Düşünsenize; her gittiğim şehirde en az 20-30 yemek tadımı yapsam, yakında karşınıza “tombul sultan” olarak çıkabilirim. Ama Anadolu’nun doğal ortamında yetişen sebzeleri, meyveleri, sütü ve yoğurdu o kadar lezzet dolu ki yememek, kilo almamak olanaksız.
Kastamonu’nun Azdavay ilçesinde tavukla yapılan kara çorba ile otlu ekşili siyez bulgur pilavı, çok farklı aroması ve lezzetiyle damağınızı şaşırtabilir.
Kara çorbanın esas hammaddesi olan kızamık bitkisinin saymakla bitmeyen faydaları vardır. Kırmızı renkli, kızılcık meyvesi görünümlü bu bitkiyi dağlardan toplayıp kazanlarda pekmez gibi kaynatırlar.
Piştikçe rengi siyaha çalan, ekşimsi tatlı, C vitamini oranı çok yüksek bu meyve özünü kavanozlara doldurur, kışın çorbalara katarlar.
Her derde deva kara çorbayı şöyle şık bir restoranda yeseniz, “İşte dünya mutfaklarında sunulacak bir başyapıt!” diyebilirsiniz.

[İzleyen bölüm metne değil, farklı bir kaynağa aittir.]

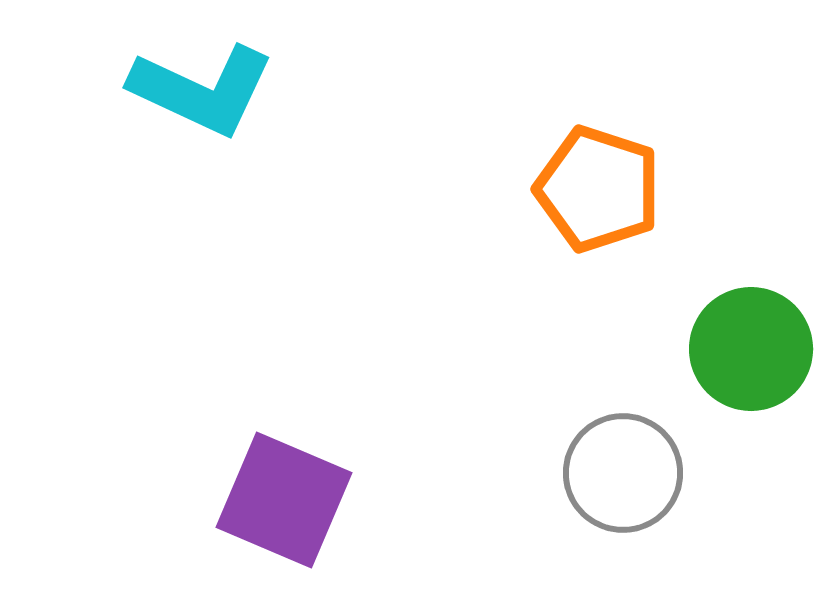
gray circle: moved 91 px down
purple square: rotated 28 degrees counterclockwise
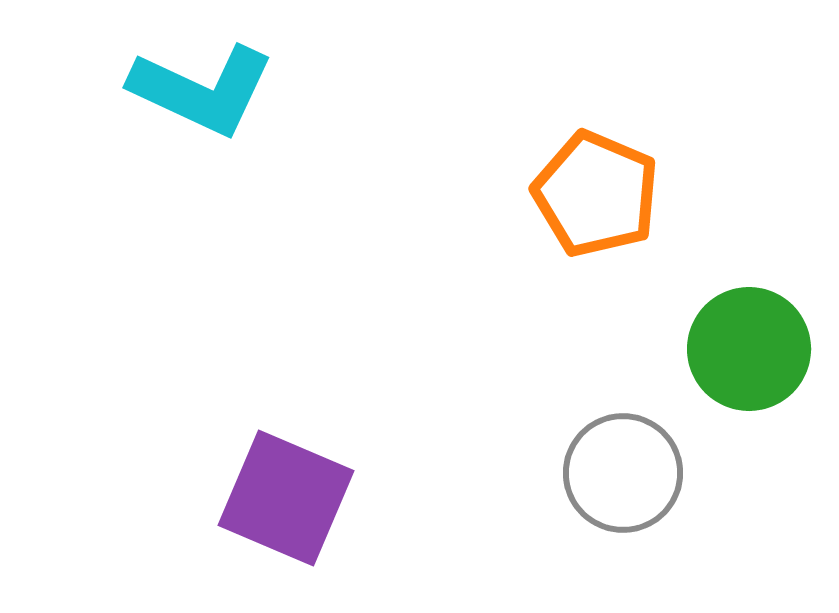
orange pentagon: moved 2 px left, 5 px down; rotated 5 degrees clockwise
green circle: moved 2 px left
purple square: moved 2 px right, 2 px up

EKŞİ TATLARI SEVENLERE SİYEZ BULGURLU PİLAV
Benim gibi ekşimtırak tatları çok seviyorsanız; asma yaprağı, ebegümeci ve ısırgan otuyla yapılan siyez bulgurlu pilavının da tutkunu olabilirsiniz. Üstelik bu pilav şaşırtıcı bir biçimde sulandırılmış ev yoğurduyla pişiriliyor.

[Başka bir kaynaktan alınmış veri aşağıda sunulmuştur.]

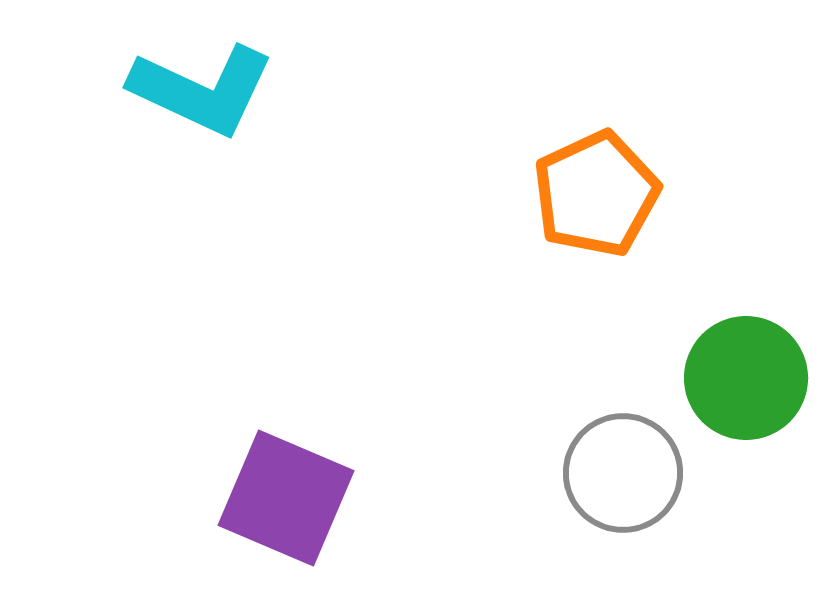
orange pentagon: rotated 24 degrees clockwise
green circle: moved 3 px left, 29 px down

Yoğurdun ve asma yaprağının ekşi tadı, siyez gibi çok özel bir tahılla birleşince tam bir lezzet bombasına dönüşüyor.
Dünyada bilinen en eski buğday türü olan siyez, genetiğiyle oynanmamış, glüten oranı çok düşük, bol lifli yapısıyla günümüz modern buğdaylarından çok daha sağlıklı.
Üstelik o kadar popüler oldu ki Kastamonulular çok şaşırıyor.
Biz çocukluğumuzda çok yerdik, adına da “kapılca-kaplıca” buğdayı derdik. Ama bu kadar kıymetli olduğunu bilemedik.
Bizi Kastamonu’da dörtdörtlük bir misafirperverlikle ağırlayan Uğurlu Konakları’nın sahibi Gülsen Hanım ve baş aşçısı Ayşe Çalışır’ın siyez unlu ekmeğinin tadına doyamadık.
Ancak doğal olduğu için hamuru sert ve tutuculuğu az olan siyez ekmeğini yemeden önce uzunca koklamanız gerekir.
Böylece taş değirmeninin havasını, yeşil ormanların görüntüsünü, bozulmamış toprağın kokusunu hissedebileceksiniz.
Benim tavsiyem; buzdolabında saklayıp yiyeceğiniz zaman dilimleyip kızartarak tüketmeniz.
DİLLERE DESTAN EYŞİLİ KAHVALTI SOFRASINDA
Kastamonu’nun doğasının, ormanlarının ve bitki çeşitliliğinin tüm zenginliği, kahvaltı sofrasına da çok yansıyor. Erik, elma, armut, kızılcık ve her türlü yabani meyveden yaptıkları reçellerin yanı sıra ezerek yaptıkları, pekmez kıvamına getirdikleri dillere destan eyşilileri var.
Eyşililerini sulandırıp meyve suyu gibi de içerler.
Özellikle etli ekmek, perişka, köle hamuru, soğan dolması, banduma, kel simit tiriti, cevizli burmalı çörek, yanında bir bardak elma eyşilisi ile pek iyi gider.
Sevgili Gülsen Kırbaş ve Kastamonulu hanımlar bizi uğurlarken “Gelişiniz güle güle, gidişiniz güle güle, her işiniz güle güle olsun” dediler. Sizin de her gününüz güle güle geçsin.